Reproduce every line of the rows below character for character, with nothing changed, added, or left out.

══ RECORD SET ══

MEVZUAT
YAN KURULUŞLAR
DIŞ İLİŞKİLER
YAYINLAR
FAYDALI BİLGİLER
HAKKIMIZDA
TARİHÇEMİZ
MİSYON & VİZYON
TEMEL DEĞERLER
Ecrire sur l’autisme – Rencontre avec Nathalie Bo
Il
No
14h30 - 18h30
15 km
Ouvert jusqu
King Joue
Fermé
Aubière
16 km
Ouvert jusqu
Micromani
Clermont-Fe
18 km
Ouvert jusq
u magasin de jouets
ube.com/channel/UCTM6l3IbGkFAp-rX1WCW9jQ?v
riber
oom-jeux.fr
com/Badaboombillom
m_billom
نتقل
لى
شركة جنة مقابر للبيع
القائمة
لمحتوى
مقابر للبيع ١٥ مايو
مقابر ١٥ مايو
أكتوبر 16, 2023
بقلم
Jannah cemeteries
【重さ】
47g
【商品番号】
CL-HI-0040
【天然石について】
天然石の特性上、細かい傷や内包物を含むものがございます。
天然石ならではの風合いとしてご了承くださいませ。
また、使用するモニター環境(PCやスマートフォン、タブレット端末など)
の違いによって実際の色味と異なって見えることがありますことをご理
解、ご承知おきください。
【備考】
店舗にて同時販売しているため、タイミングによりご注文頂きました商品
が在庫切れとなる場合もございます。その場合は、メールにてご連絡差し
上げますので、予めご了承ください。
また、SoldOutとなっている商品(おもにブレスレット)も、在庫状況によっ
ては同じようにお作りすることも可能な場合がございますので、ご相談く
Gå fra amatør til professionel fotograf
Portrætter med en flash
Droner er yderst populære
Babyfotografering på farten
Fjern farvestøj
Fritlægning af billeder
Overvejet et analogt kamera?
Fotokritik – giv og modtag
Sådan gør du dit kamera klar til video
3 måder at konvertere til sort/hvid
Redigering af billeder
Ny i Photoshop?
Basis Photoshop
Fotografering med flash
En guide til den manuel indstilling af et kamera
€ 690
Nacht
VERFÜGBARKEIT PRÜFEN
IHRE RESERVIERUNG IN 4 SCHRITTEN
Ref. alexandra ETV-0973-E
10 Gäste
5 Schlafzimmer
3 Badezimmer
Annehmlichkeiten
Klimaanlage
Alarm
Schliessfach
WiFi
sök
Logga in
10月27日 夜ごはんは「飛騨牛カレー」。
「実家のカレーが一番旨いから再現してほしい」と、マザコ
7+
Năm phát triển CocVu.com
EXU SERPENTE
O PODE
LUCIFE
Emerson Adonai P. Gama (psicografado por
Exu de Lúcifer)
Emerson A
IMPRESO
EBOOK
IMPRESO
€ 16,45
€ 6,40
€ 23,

═══

● **ANSWER BOX**:
MEVZUAT
YAN KURULUŞLAR
DIŞ İLİŞKİLER
YAYINLAR
FAYDALI BİLGİLER
HAKKIMIZDA
TARİHÇEMİZ
MİSYON & VİZYON
TEMEL DEĞERLER
Ecrire sur l’autisme – Rencontre avec Nathalie Bo
Il
No
14h30 - 18h30
15 km
Ouvert jusqu
King Joue
Fermé
Aubière
16 km
Ouvert jusqu
Micromani
Clermont-Fe
18 km
Ouvert jusq
u magasin de jouets
ube.com/channel/UCTM6l3IbGkFAp-rX1WCW9jQ?v
riber
oom-jeux.fr
com/Badaboombillom
m_billom
نتقل
لى
شركة جنة مقابر للبيع
القائمة
لمحتوى
مقابر للبيع ١٥ مايو
مقابر ١٥ مايو
أكتوبر 16, 2023
بقلم
Jannah cemeteries
【重さ】
47g
【商品番号】
CL-HI-0040
【天然石について】
天然石の特性上、細かい傷や内包物を含むものがございます。
天然石ならではの風合いとしてご了承くださいませ。
また、使用するモニター環境(PCやスマートフォン、タブレット端末など)
の違いによって実際の色味と異なって見えることがありますことをご理
解、ご承知おきください。
【備考】
店舗にて同時販売しているため、タイミングによりご注文頂きました商品
が在庫切れとなる場合もございます。その場合は、メールにてご連絡差し
上げますので、予めご了承ください。
また、SoldOutとなっている商品(おもにブレスレット)も、在庫状況によっ
ては同じようにお作りすることも可能な場合がございますので、ご相談く
Gå fra amatør til professionel fotograf
Portrætter med en flash
Droner er yderst populære
Babyfotografering på farten
Fjern farvestøj
Fritlægning af billeder
Overvejet et analogt kamera?
Fotokritik – giv og modtag
Sådan gør du dit kamera klar til video
3 måder at konvertere til sort/hvid
Redigering af billeder
Ny i Photoshop?
Basis Photoshop
Fotografering med flash
En guide til den manuel indstilling af et kamera
€ 690
Nacht
VERFÜGBARKEIT PRÜFEN
IHRE RESERVIERUNG IN 4 SCHRITTEN
Ref. alexandra ETV-0973-E
10 Gäste
5 Schlafzimmer
3 Badezimmer
Annehmlichkeiten
Klimaanlage
Alarm
Schliessfach
WiFi
sök
Logga in
10月27日 夜ごはんは「飛騨牛カレー」。
「実家のカレーが一番旨いから再現してほしい」と、マザコ
7+
Năm phát triển CocVu.com
EXU SERPENTE
O PODE
LUCIFE
Emerson Adonai P. Gama (psicografado por
Exu de Lúcifer)
Emerson A
IMPRESO
EBOOK
IMPRESO
€ 16,45
€ 6,40
€ 23,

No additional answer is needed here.